Na China, por exemplo, "o chocolate não faz parte da dieta nem das preferências", de acordo com Niels Boetje, diretor administrativo da região Ásia-Pacífico na divisão Cacau e Chocolate da Cargill, uma das maiores empresas agrícolas do mundo. "Ainda há muito crescimento na China, especialmente através de novos canais on-line, e as vendas pela internet estão se tornando importantes", disse ele em entrevista, em Cingapura, nesta terça-feira.

À medida que mais pessoas descobrem os prazeres do chocolate, espera-se que a demanda asiática supere o ritmo do consumo global, de acordo com Boetje. Das trufas até as melhores variedades do grão à barra, tudo está facilmente acessível para a maioria das pessoas no Ocidente e em regiões urbanas do mundo em desenvolvimento, mas o chocolate ainda conserva o status de prêmio dos sonhos para grande parte da população em mercados emergentes.

"Se a economia continuar a crescer conforme prevemos, também esperamos que o cacau e o chocolate cresçam, especialmente na Ásia, onde as pessoas estão passando a ganhar rendas de classe média e estão se familiarizando mais com o produto", disse Harold Poelma, presidente de Cacau e Chocolate da Cargill.

As redes sociais também estão ajudando a acelerar a conscientização sobre o chocolate entre os consumidores, disse Poelma. "A Ásia tem sido muito mais rápida do que a Europa ou os EUA na adoção da tecnologia de redes sociais, que são ótimas para divulgar as novidades", disse ele. "É muito mais fácil chegar aos consumidores hoje em dia do que 20 anos atrás, quando era mais difícil conseguir essa experiência com um novo produto."

Embora os preços do cacau tenham caído no ano passado devido às previsões de superávit, o Citigroup afirmou em agosto que eles podem se recuperar em 2018, já que o excesso de oferta está diminuindo substancialmente.
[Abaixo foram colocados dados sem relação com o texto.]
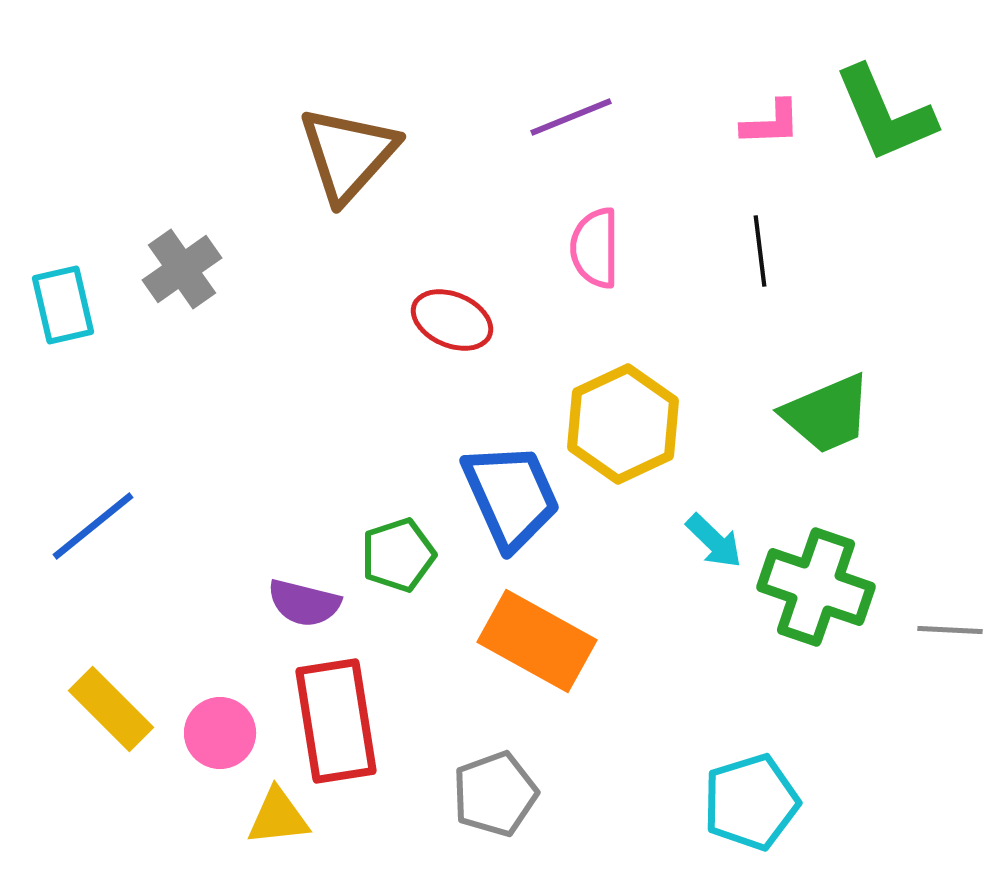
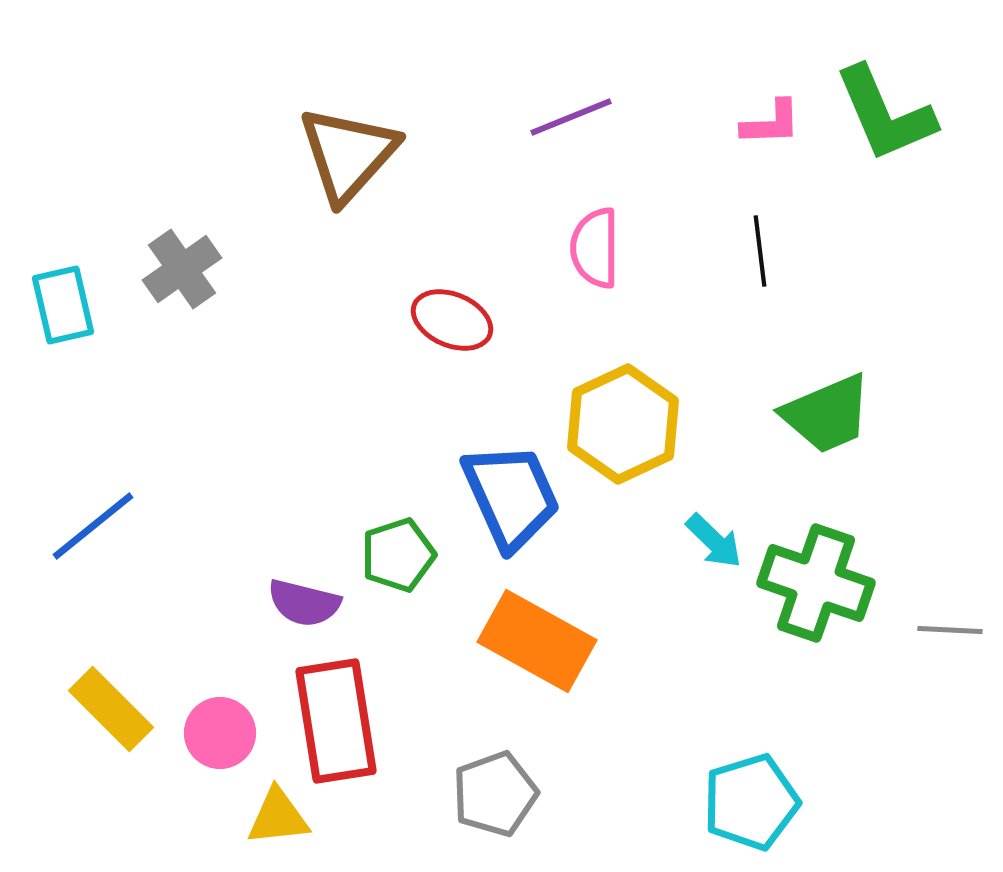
green cross: moved 4 px up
O banco projeta que o cacau ficará em US$ 2.250 por tonelada no próximo ano. Futuros em Nova York eram negociados a US$ 2.046 às 17h15, horário de Cingapura, nesta terça-feira.

A demanda asiática provavelmente aumentará entre 3 por cento e 4 por cento anualmente nos próximos anos, em comparação com o crescimento global de 2 por cento a longo prazo, de acordo com a Cargill. O crescimento anual da Índia no consumo de chocolate e cacau nos próximos 5 anos pode chegar perto de 15 por cento, e a demanda crescerá pelo menos 5 por cento na Indonésia e 6 por cento nas Filipinas. Embora a demanda na China tenha permanecido inalterada nos últimos anos, ela pode chegar a entre 3 por cento e 4 por cento no futuro.